In his years as a professional child psychiatrist, Dr. Philippoussis had seen many difficult things, and done his best not to think too much about his clients, beyond how he could help them professionally. But when it came to Joel, who had escaped—in such spectacular fashion—he found it hard not to think about him. Because, as he and his wife often reflected, they were the only people who did.
“Where are you?”
“God knows,” said Joel. “Seriously, it’s the end of the earth.”
He peered out of the window.
“It’s ten o’clock at night, and it’s broad daylight.”
“Yeah? That sounds awesome.”
“Well, it isn’t. I can’t sleep.”
“What are you doing instead? Work?”
“Sure,” said Joel, looking at the files on the rickety desk in his room.
“Can’t you take a walk? Have a look around?”
“It’s an island. There’s nowhere to go, and it’s a bullshit case, and . . . I dunno. I think I might be ready for another move.”
“You haven’t . . . you haven’t met anyone?”
“I’ve told you. I’m not . . . that’s not what I’m about. Work helps me. Work is what I want to do.”

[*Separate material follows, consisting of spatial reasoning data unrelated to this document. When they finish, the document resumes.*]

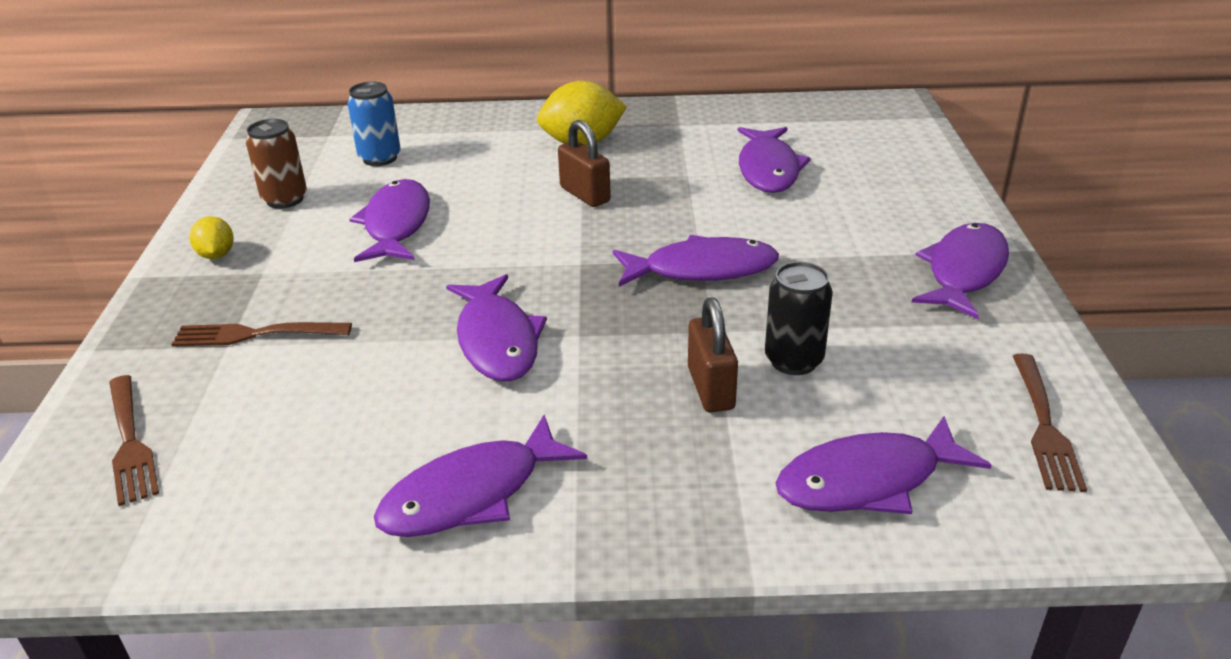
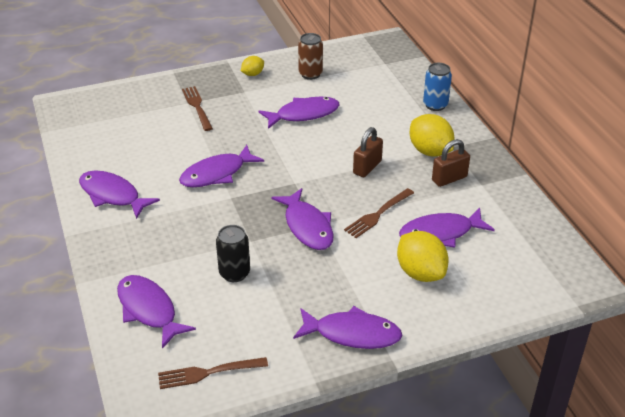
camera: 70 degrees right, 5 degrees up
brown fork [109,375,159,506] -> brown fork moved to [344,188,414,238]
blue can [347,82,401,166] -> blue can moved to [423,63,452,111]
brown padlock [688,297,738,412] -> brown padlock moved to [432,139,470,187]
none -> yellow lemon [397,231,449,282]

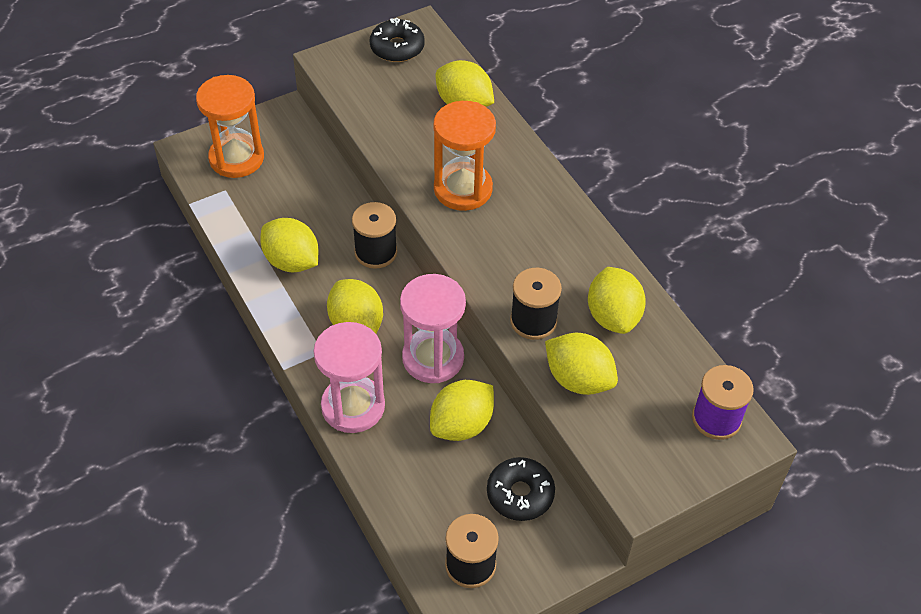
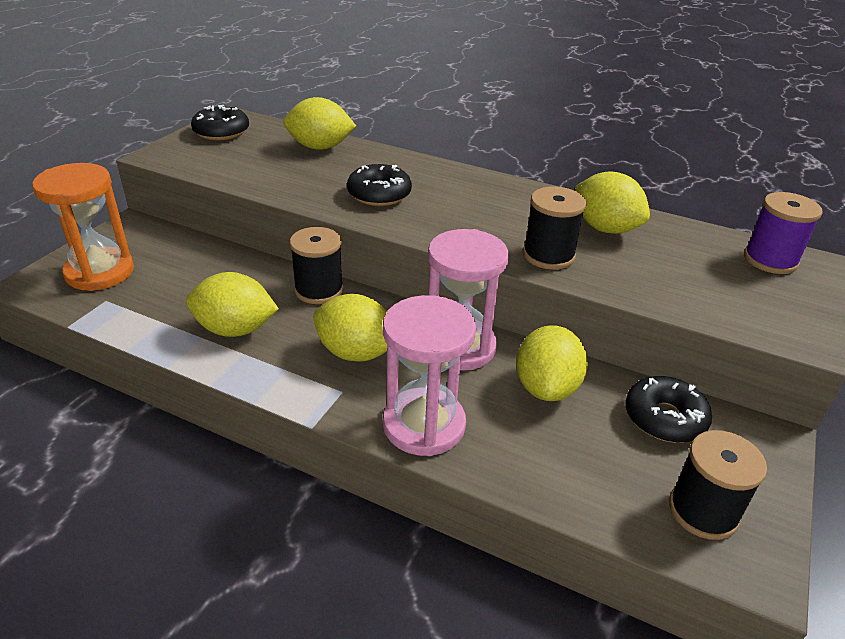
camera: 35 degrees left, 15 degrees down
orange hourglass [433,101,496,211] -> black donut [347,164,412,206]
yellow lemon [545,333,618,395] -> none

“There’s a whole world out there, Joel.”
“Good. Well, I’ll move to Singapore then. Sydney maybe. See some more of it.”
“Did you try any of those mindfulness exercises?”
Joel snorted.
“I’m not your worried well, Phil.”
Dr. Philippoussis knew better than to try and fix Joel. He just needed to be there to pick up the phone.
“Okay, Joel. Marsha says hi.”
Joel nodded, then hung up and pulled his laptop toward him. He considered drawing the curtains, but there was nothing outside except the waves beating gently against the beach, patiently, forever.
Chapter Twenty-three
Flora had now seen all six members of the island council except for her dad, who she was going to leave to Joel and Colton to tackle. None of it was particularly encouraging, although at least the heavyset vicar had been kind to her and interested in what she was up to. Although that may also have been because she’d taken him a box of jam tarts she’d made that morning.

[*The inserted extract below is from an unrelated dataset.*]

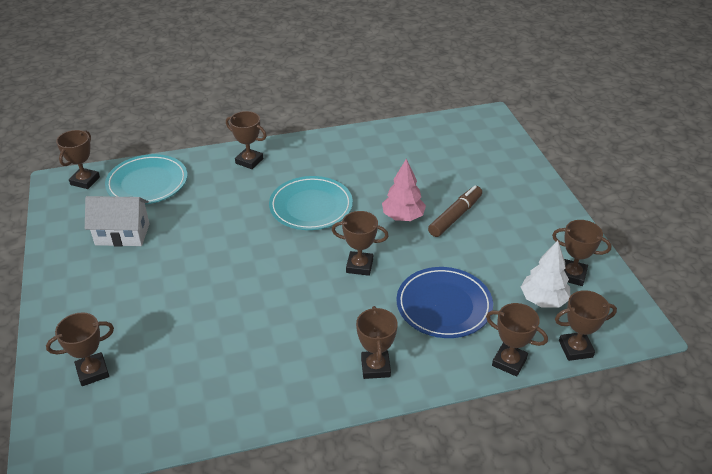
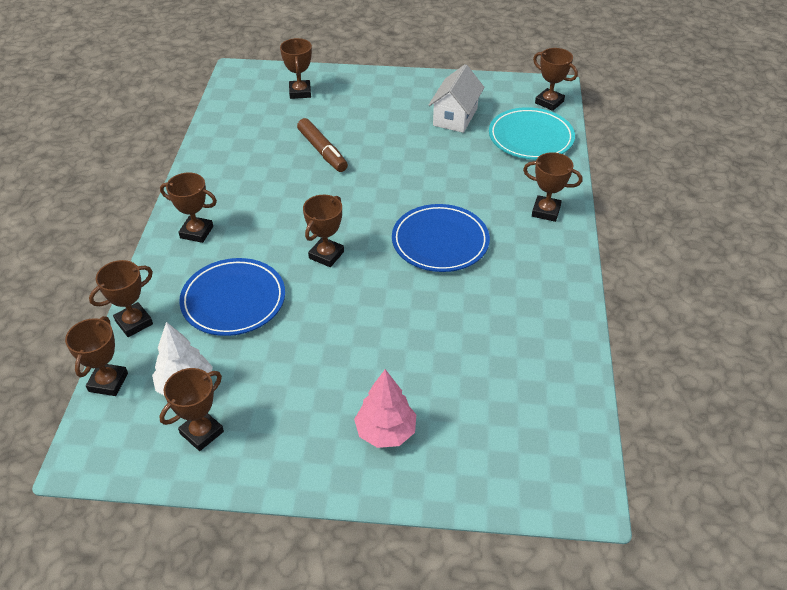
camera: 110 degrees right, 5 degrees up
brown trophy [226,111,267,169] -> brown trophy turned 60 degrees clockwise [523,152,582,222]
turquoise plate [269,176,353,230] -> blue plate [392,204,490,272]
pink tree [382,158,426,221] -> pink tree moved to [354,369,416,448]
brown marker [428,185,482,237] -> brown marker moved to [297,118,348,172]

It was the oddest thing: it felt like now she’d begun, she couldn’t stop. It was as if she’d shut that side of herself down when she’d moved, as surely as she’d suppressed every other bit of her old life. But the simple act of sifting flour, of chopping in butter and one-handedly cracking eggs actually made her feel closer to her mother, rather than giving her sad memories, and she wished she’d thought of it before.
Even with the vicar (possibly) won over, though, there was still some pretty bad news for Colton. And, she remembered, tonight they were having dinner. With Joel.